CHICAGO — DESPITE robust economic growth, millions of middle-class Americans today are watching their incomes stagnate or shrink.
The ''Misery Index'' -- the sum of joblessness and inflation -- is unusually low, with prices rising at less than a 3 percent annual rate and unemployment at 5.4 percent.
More than 5.5 million new jobs have sprouted since 1992. Also, the nation's economy is steadily growing and is the most competitive in the world, according to the World Economic Forum, in Davos, Switzerland. The blue-ribbon rank for the US suggests that companies are highly productive and workers are, in turn, well paid.
But the statistics gloss over some subtle, but significant, inequalities:
*Although the economy is steadily growing, more than 1 million Americans fell into poverty in 1993, and the median income of the typical American household has stagnated, according to the United States Census Bureau. For the first time in more than half a century, an expanding economy has failed to raise household income.
*Average hourly pay for all employees, when adjusted for inflation, has risen 2.5 percent so far this decade. But the gains have gone largely to highly skilled professionals. Workers with skill levels putting them in the bottom half of the labor force continue to see their incomes sink.
Most blue-collar workers cannot rely on unions to help protect their jobs.
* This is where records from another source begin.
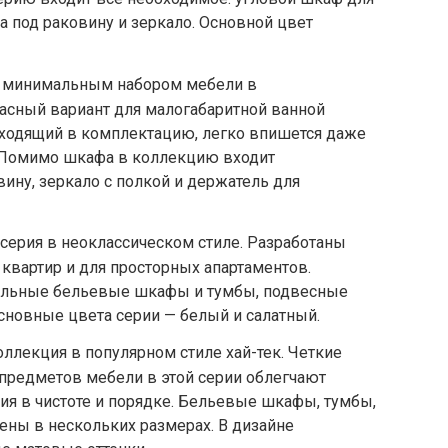
а под раковину и зеркало. Основной цвет
с минимальным набором мебели в
асный вариант для малогабаритной ванной
входящий в комплектацию, легко впишется даже
. Помимо шкафа в коллекцию входит
вину, зеркало с полкой и держатель для
серия в неоклассическом стиле. Разработаны
квартир и для просторных апартаментов.
ельные бельевые шкафы и тумбы, подвесные
Основные цвета серии — белый и салатный.
ллекция в популярном стиле хай-тек. Четкие
 предметов мебели в этой серии облегчают
я в чистоте и порядке. Бельевые шкафы, тумбы,
ены в нескольких размерах. В дизайне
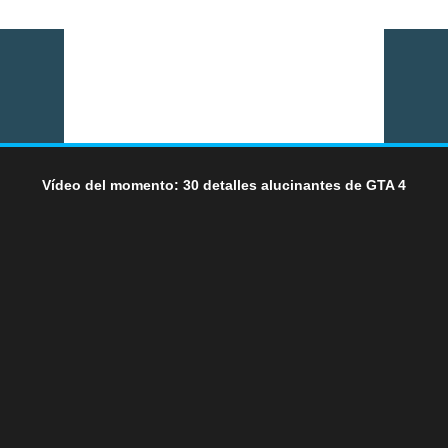
Vídeo del momento: 30 detalles alucinantes de GTA 4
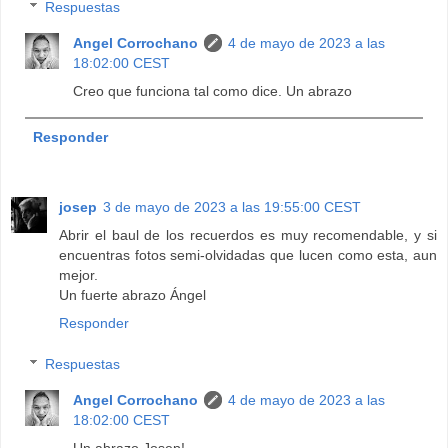
Respuestas
Angel Corrochano
4 de mayo de 2023 a las
18:02:00 CEST
Creo que funciona tal como dice. Un abrazo
Responder
josep
3 de mayo de 2023 a las 19:55:00 CEST
Abrir el baul de los recuerdos es muy recomendable, y si
encuentras fotos semi-olvidadas que lucen como esta, aun
mejor.
Un fuerte abrazo Ángel
Responder
Respuestas
Angel Corrochano
4 de mayo de 2023 a las
18:02:00 CEST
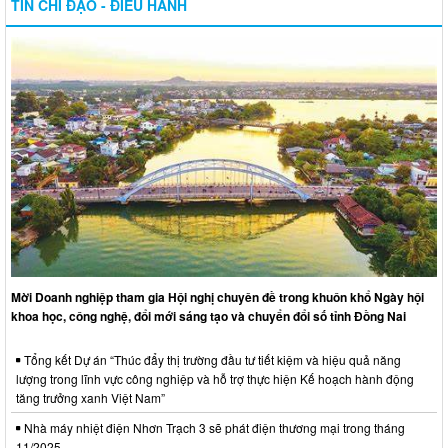
TIN CHỈ ĐẠO - ĐIỀU HÀNH
Mời Doanh nghiệp tham gia Hội nghị chuyên đề trong khuôn khổ Ngày hội
khoa học, công nghệ, đổi mới sáng tạo và chuyển đổi số tỉnh Đồng Nai
Tổng kết Dự án “Thúc đẩy thị trường đầu tư tiết kiệm và hiệu quả năng
lượng trong lĩnh vực công nghiệp và hỗ trợ thực hiện Kế hoạch hành động
tăng trưởng xanh Việt Nam”
Nhà máy nhiệt điện Nhơn Trạch 3 sẽ phát điện thương mại trong tháng
11/2025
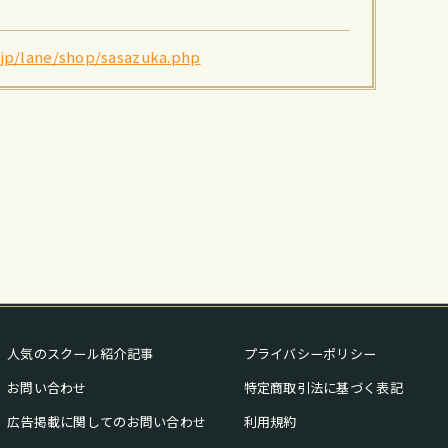
jp/lane/shop/sasazuka.php
人気のスクール紹介記事
プライバシーポリシー
お問い合わせ
特定商取引法に基づく表記
広告掲載に関してのお問い合わせ
利用規約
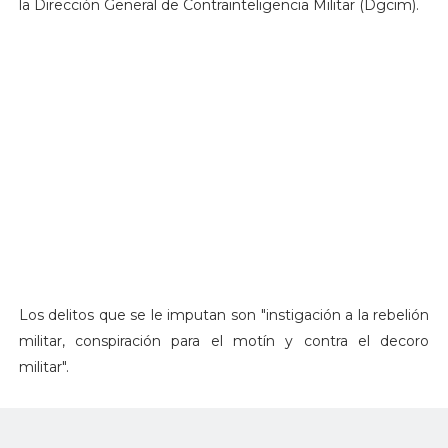
la Dirección General de Contrainteligencia Militar (Dgcim).
Los delitos que se le imputan son "instigación a la rebelión
militar, conspiración para el motín y contra el decoro
militar".
La “Operación Armagedón” presuntamente estaba dirigida
por el capitán de navío Luis Humberto de la Sotta Quiroga,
Today, only about 11 percent of the private-sector labor force is unionized.
Consequently, America's work force is becoming increasingly polarized along the lines of skill and education.
The distribution of income has become more uneven in America than in any other industrialized country. The top one-fifth of US households earn 48.2 percent of the nation's income, the Census Bureau reports, while the bottom one-fifth takes in just 3.6 percent.
Moreover, men without college education have seen their average incomes, adjusted for inflation, decline by 12 percent since 1979.